Begin

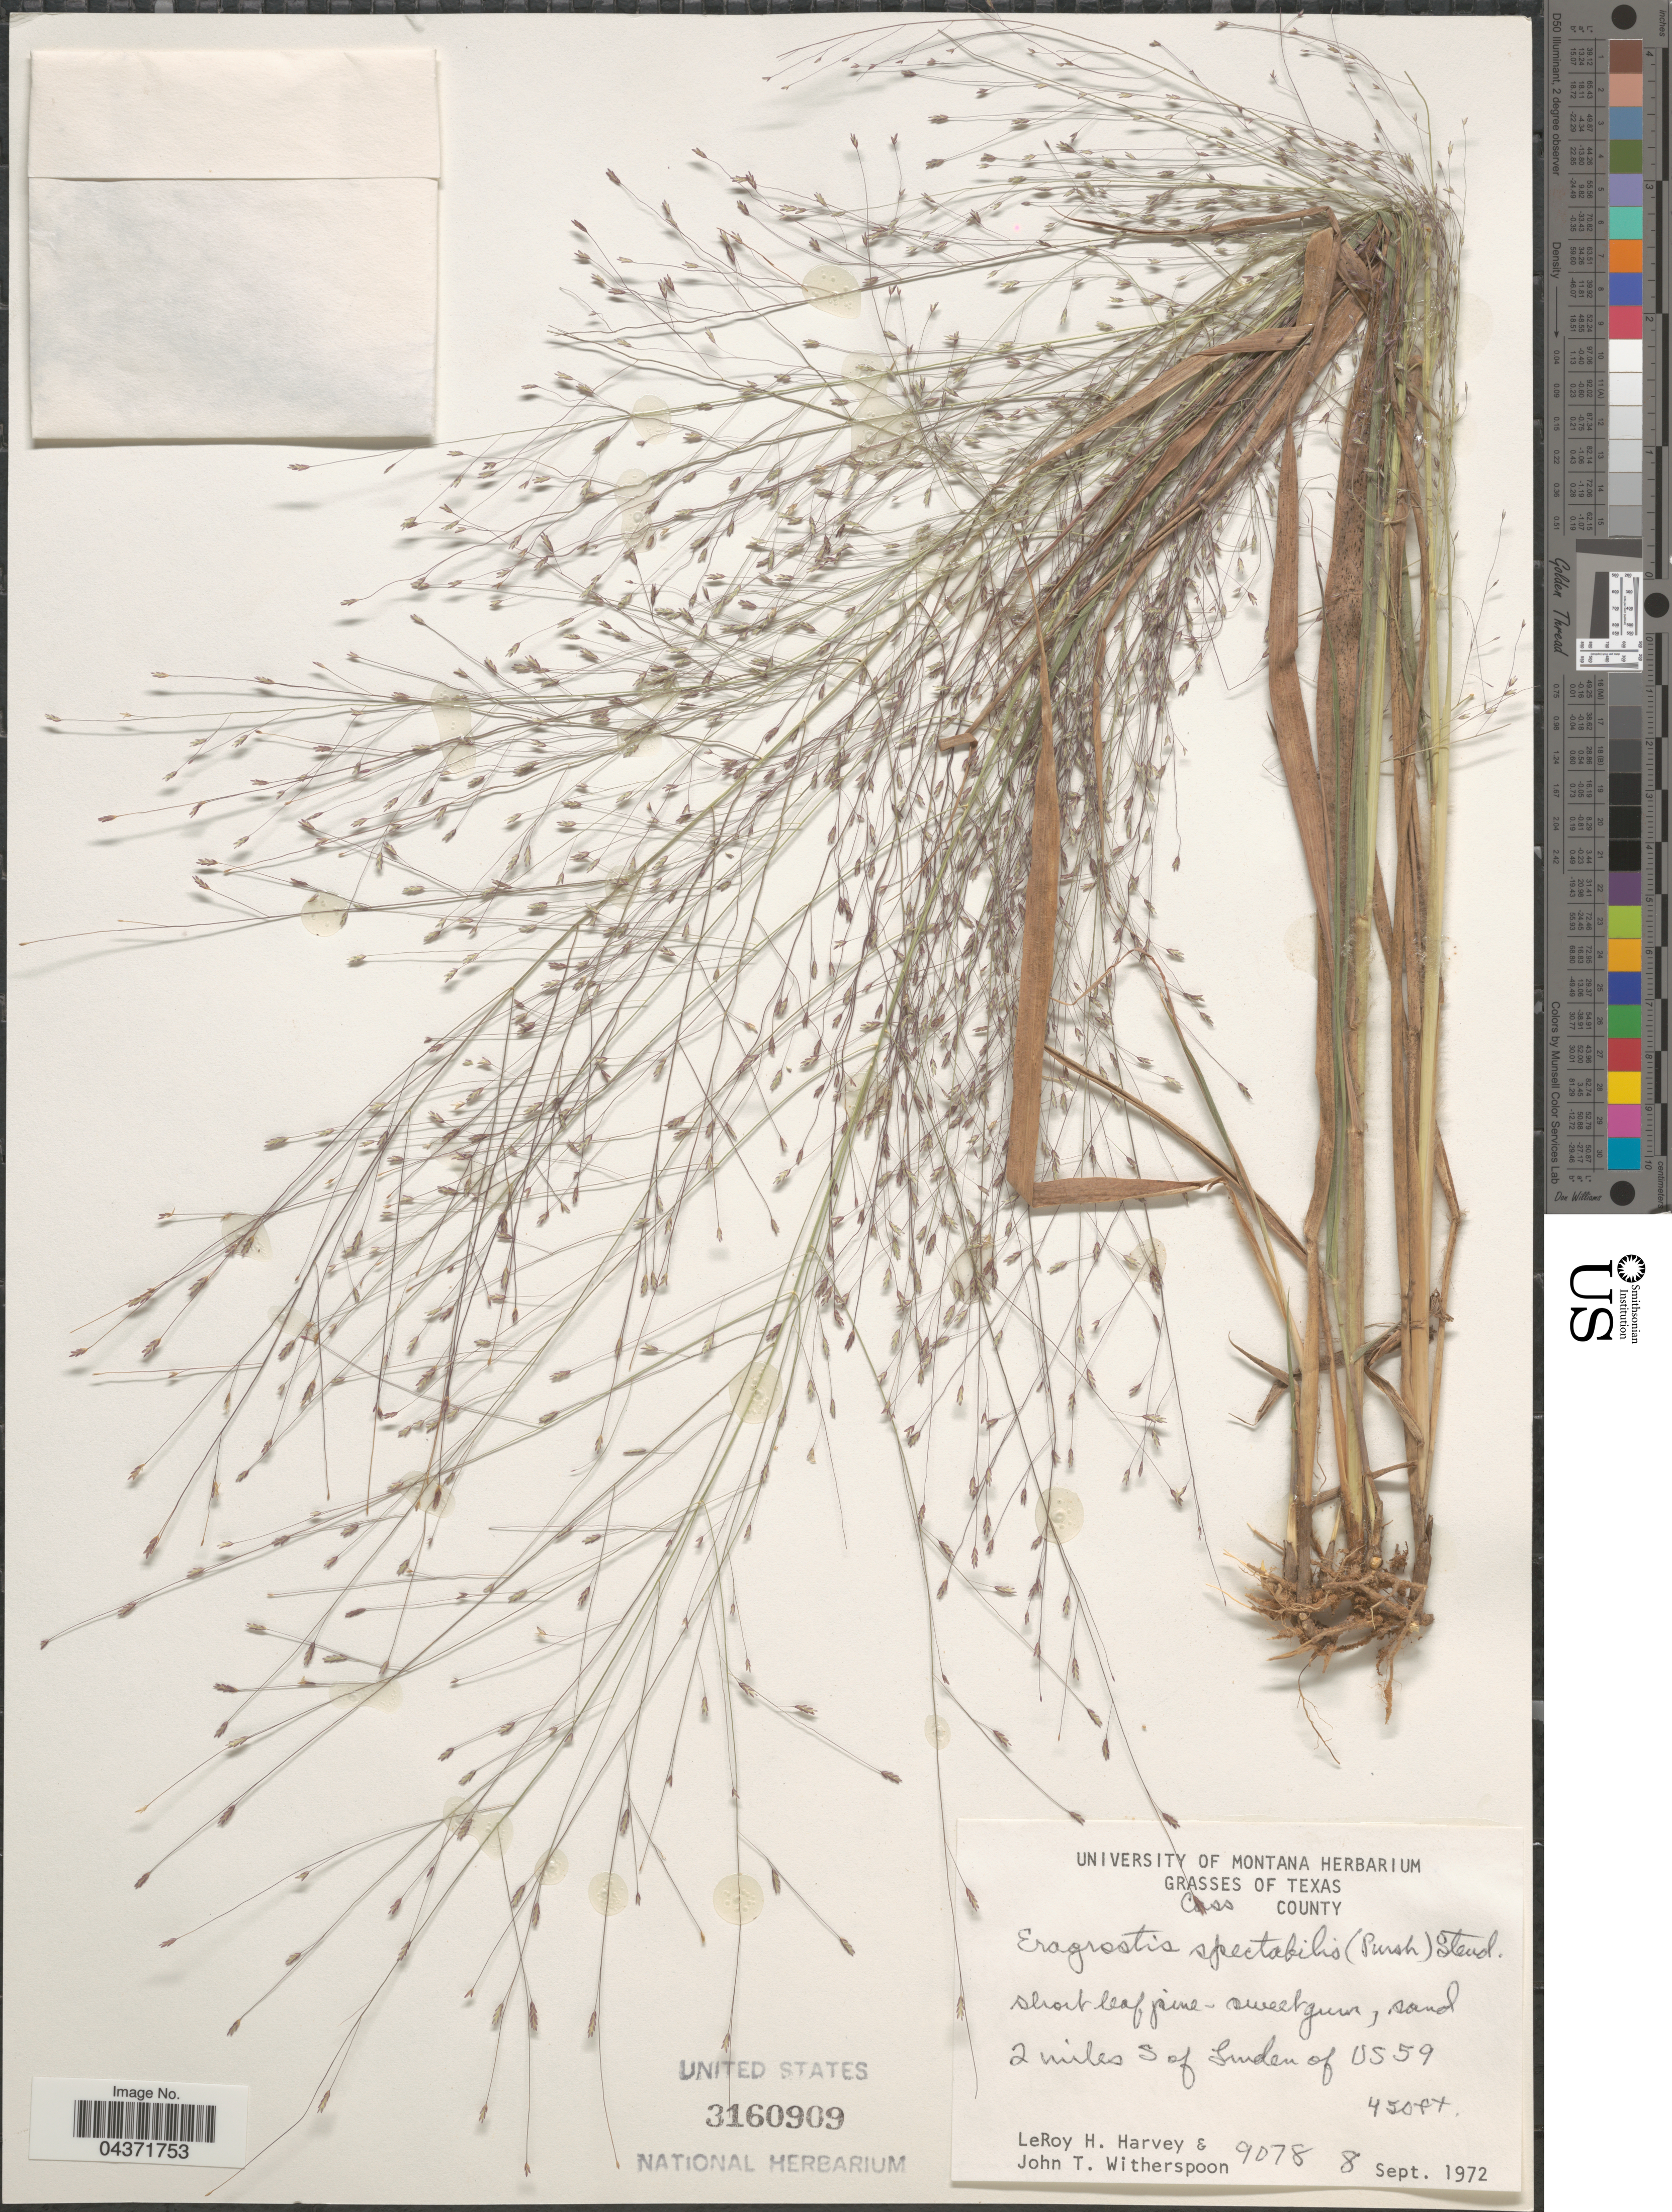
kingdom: Plantae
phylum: Tracheophyta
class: Liliopsida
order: Poales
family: Poaceae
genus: Eragrostis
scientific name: Eragrostis spectabilis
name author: (Pursh) Steud.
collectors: L. H. Harvey & J. Witherspoon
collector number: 9078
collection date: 1972-09-08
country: United States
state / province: Texas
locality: Cass County. 2 miles S of Linden of US59.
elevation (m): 137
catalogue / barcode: US 3160909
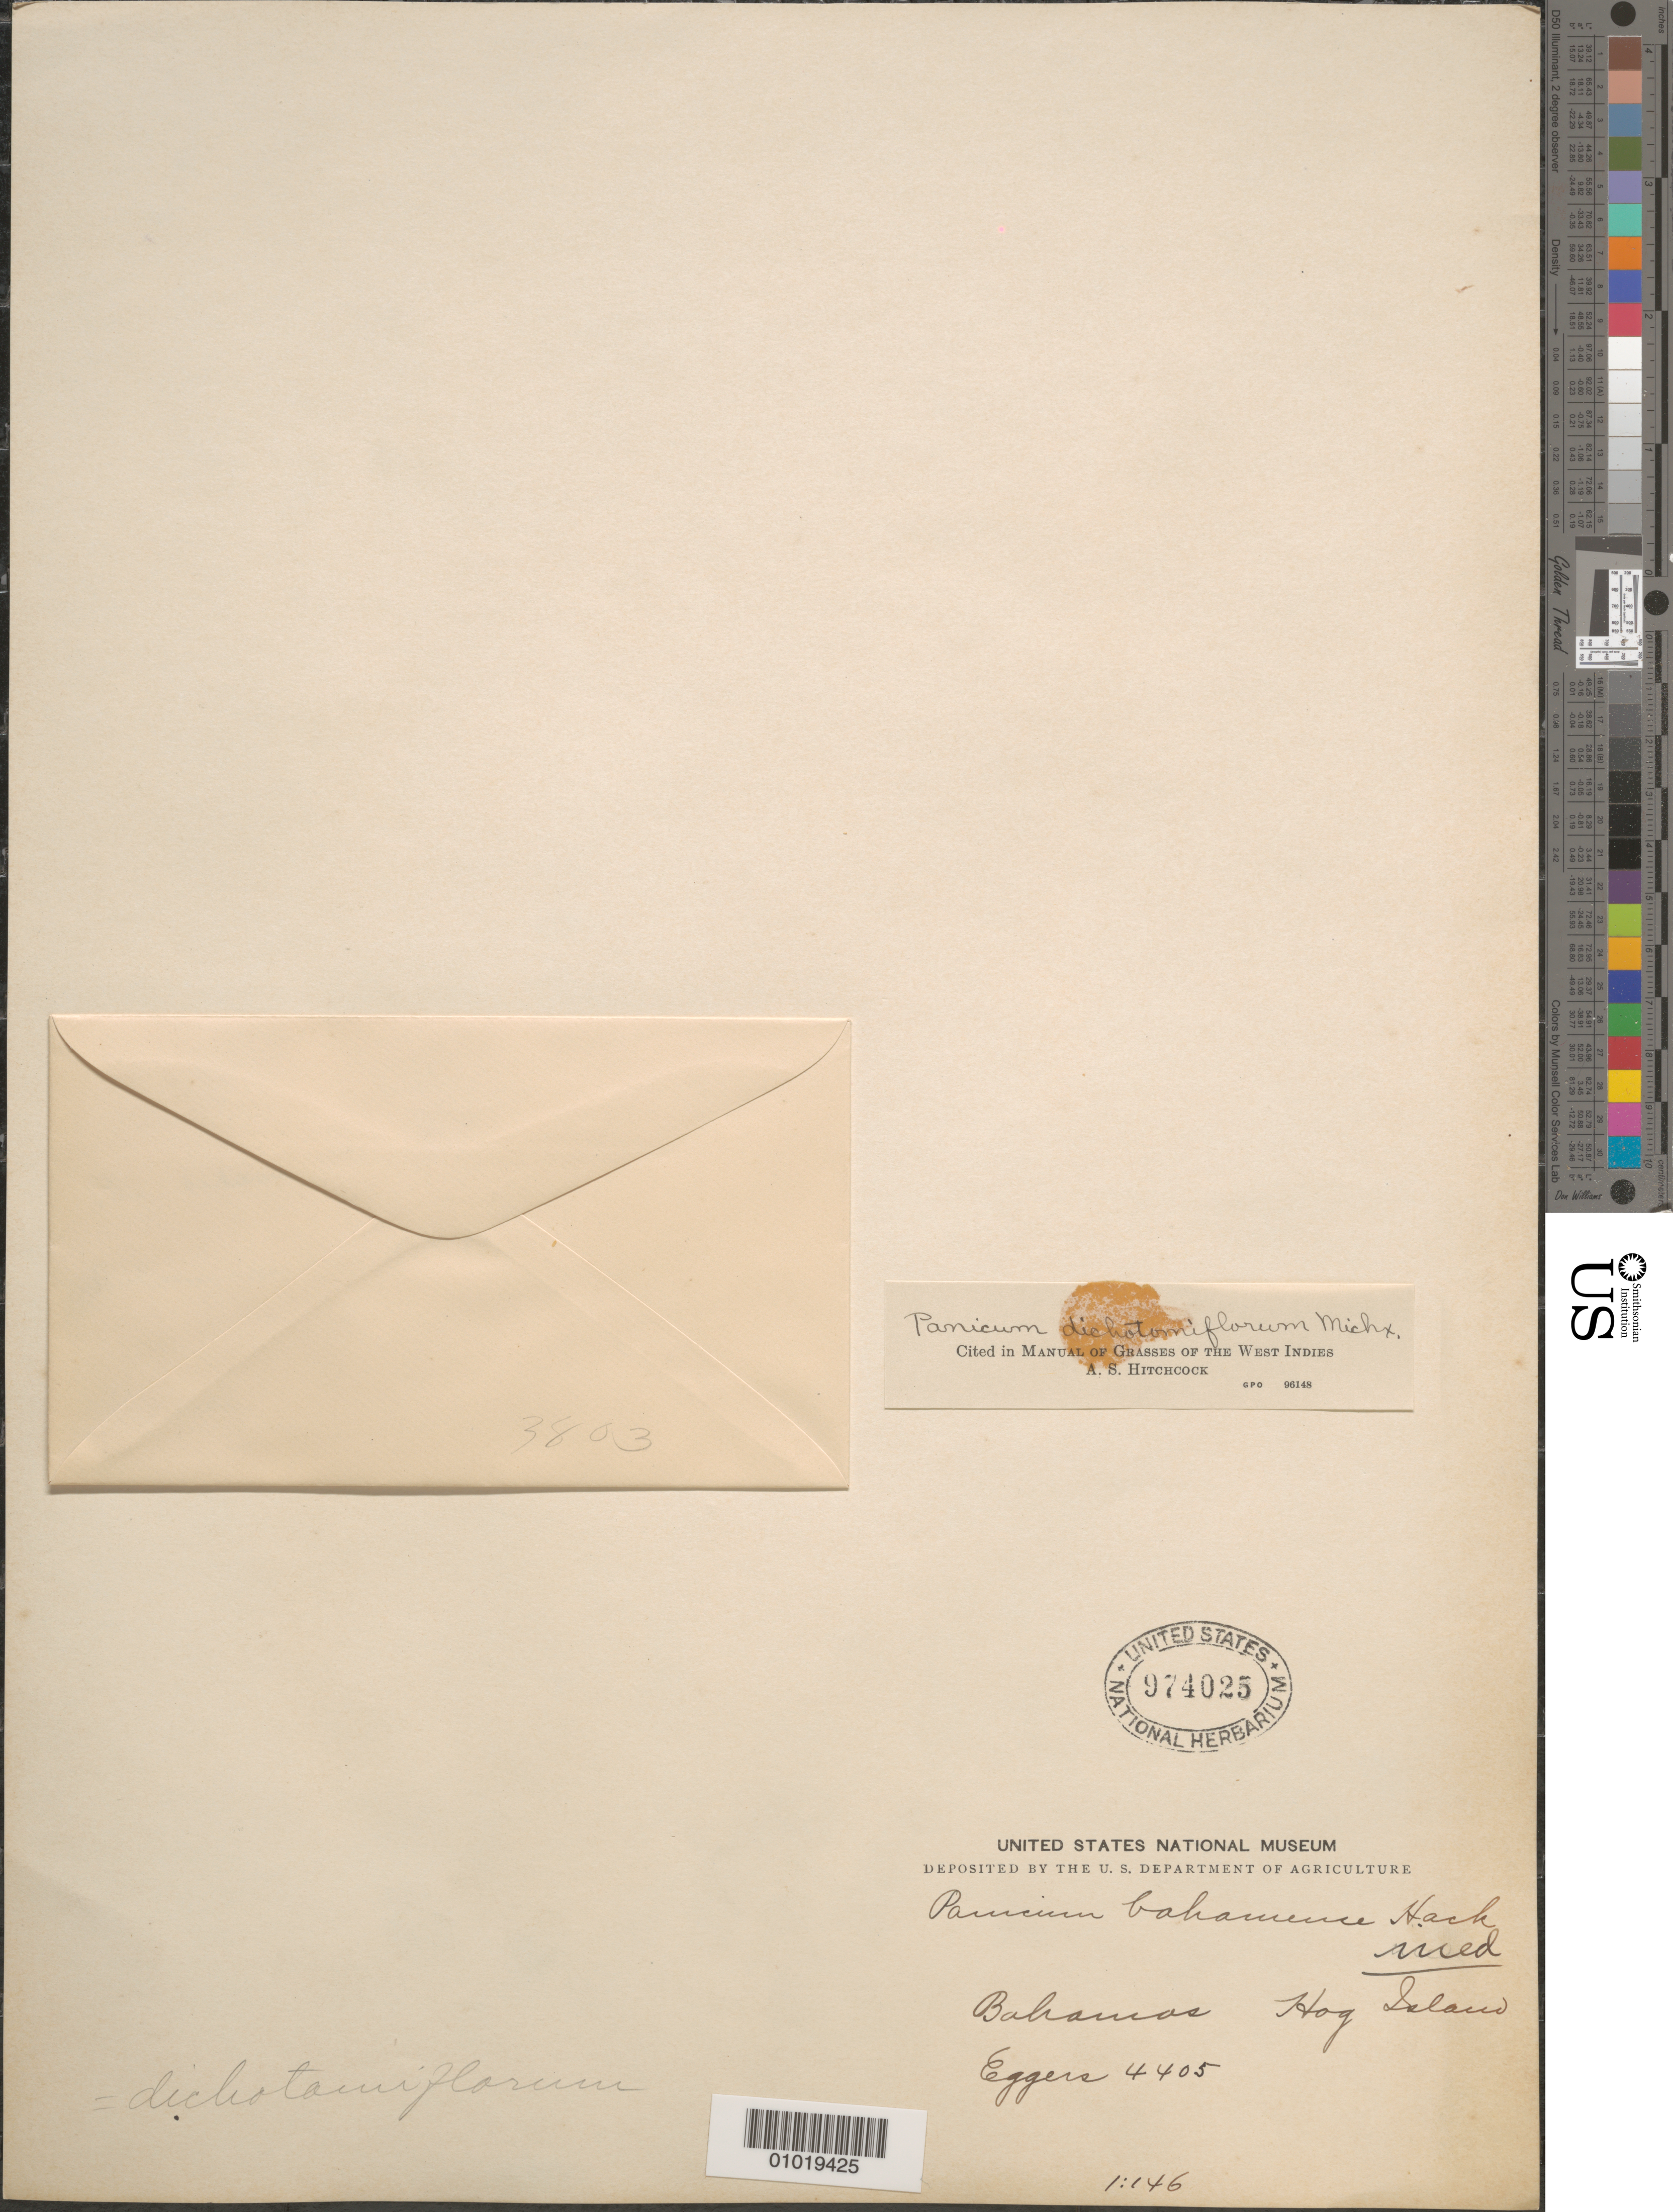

End

_Given request:_ Copy every line of the material above word for word, leaving out the pictures.

_Full solution:_
kingdom: Plantae
phylum: Tracheophyta
class: Liliopsida
order: Poales
family: Poaceae
genus: Eragrostis
scientific name: Eragrostis spectabilis
name author: (Pursh) Steud.
collectors: L. H. Harvey & J. Witherspoon
collector number: 9078
collection date: 1972-09-08
country: United States
state / province: Texas
locality: Cass County. 2 miles S of Linden of US59.
elevation (m): 137
catalogue / barcode: US 3160909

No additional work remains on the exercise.